# Did you read mine?



## Gwunderi

שלום

How do you say:
I read your letter. Did you read *mine*? (my letter)

קראתי את המכתב שלך. אתה קרא ... י
אתה קרא שלי?י
אתה קרא את שלי?י 

Or must you repeat המכתב in Hebrew?

תודה רבה
Gwunderi


----------



## Drink

I think it's "קראת את שלי" (note also, אתה קראת, not אתה קרא).


----------



## Gwunderi

Drink said:


> I think it's "קראת את שלי" (not also, אתה קראת, not אתה קרא).
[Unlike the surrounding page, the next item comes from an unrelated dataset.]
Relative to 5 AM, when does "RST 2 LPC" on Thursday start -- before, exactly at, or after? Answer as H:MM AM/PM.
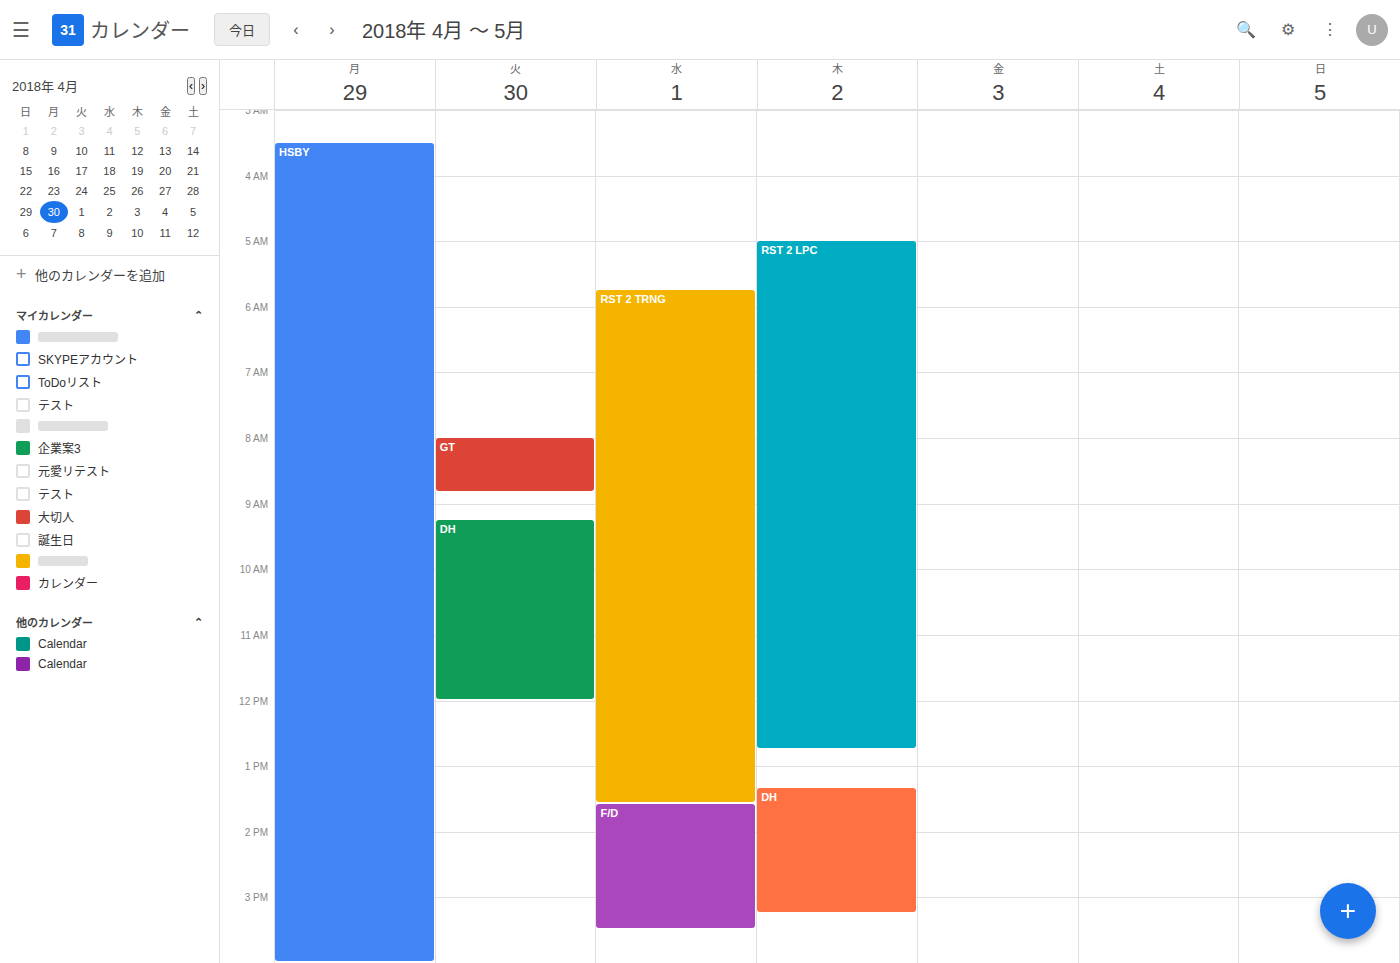
5:00 AM -- exactly at 5 AM, on the 5 AM line.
Of course, that's a mistake I make rather often, especially when I'm a little tired (קרא  קראת)
So I can say: קראת את שלי
Sounds a little strange, so I wasn't sure.

תודה רבה ולילה טוב
גבונדרי
(Hihi, it's the first time I try to write "Gwunderi" in Hebrew letters, hope it's correct )


----------



## anipo

It sounds OK.
  ?קראתי את המכתב שלך. קראת את שלי


----------



## hadronic

How would you say "of mine". For instance : the color of your car is red, the color of mine is black. הצבע של שלי?


----------



## anipo

It would not be idiomatic. You don't need to say 'color'.
.המכונית שלך אדומה, שלי שחורה


----------



## Drink

anipo said:


> It would not be idiomatic. You don't need to say 'color'.
> .המכונית שלך אדומה, שלי שחורה



But what if you did need to say color? For example: The color of your car annoys me. The color of mine does not.


----------



## hadronic

Maybe I should have taken another example.... "I love the color of my car. - Me too, I love the color of mine".  גם אני אוהב את הצבע של שלי?


----------



## aavichai

"the color of your car is red, the color of mine is black"

צבע המכונית שלך (הוא) אדום
or
צבעה של המכונית שלך (הוא) אדום
or how people say usually if you want to use the word צבע
הצבע של המכונית שלך (הוא אדום)

צבע המכונית שלי (הוא) שחור
or 
צבעה של המכונית שלי (הוא) שחור
or how people say usually if you want to use the word צבע
הצבע של המכונית שלי (הוא) שחור

"I love the color of my car. - Me too, I love the color of mine"

אני אוהב את הצבע של המכונית שלי. 
and then for "i love the color of mine" you have to say also
אני אוהב את הצבע של המכונית שלי
it's repeating the sentence that was before because to say של שלי... you already saw the problem
that's how I say in cases like this - because the sentence also need to be understood


----------



## hadronic

Sorry, I don't see the "problem" with של שלי  
Once you allow את שלי, I'm perfectly fine with של שלי, nothing un-understandable there...


----------



## Gwunderi

hadronic said:


> Sorry, I don't see the "problem" with של שלי
> Once you allow את שלי, I'm perfectly fine with של שלי, nothing un-understandable there...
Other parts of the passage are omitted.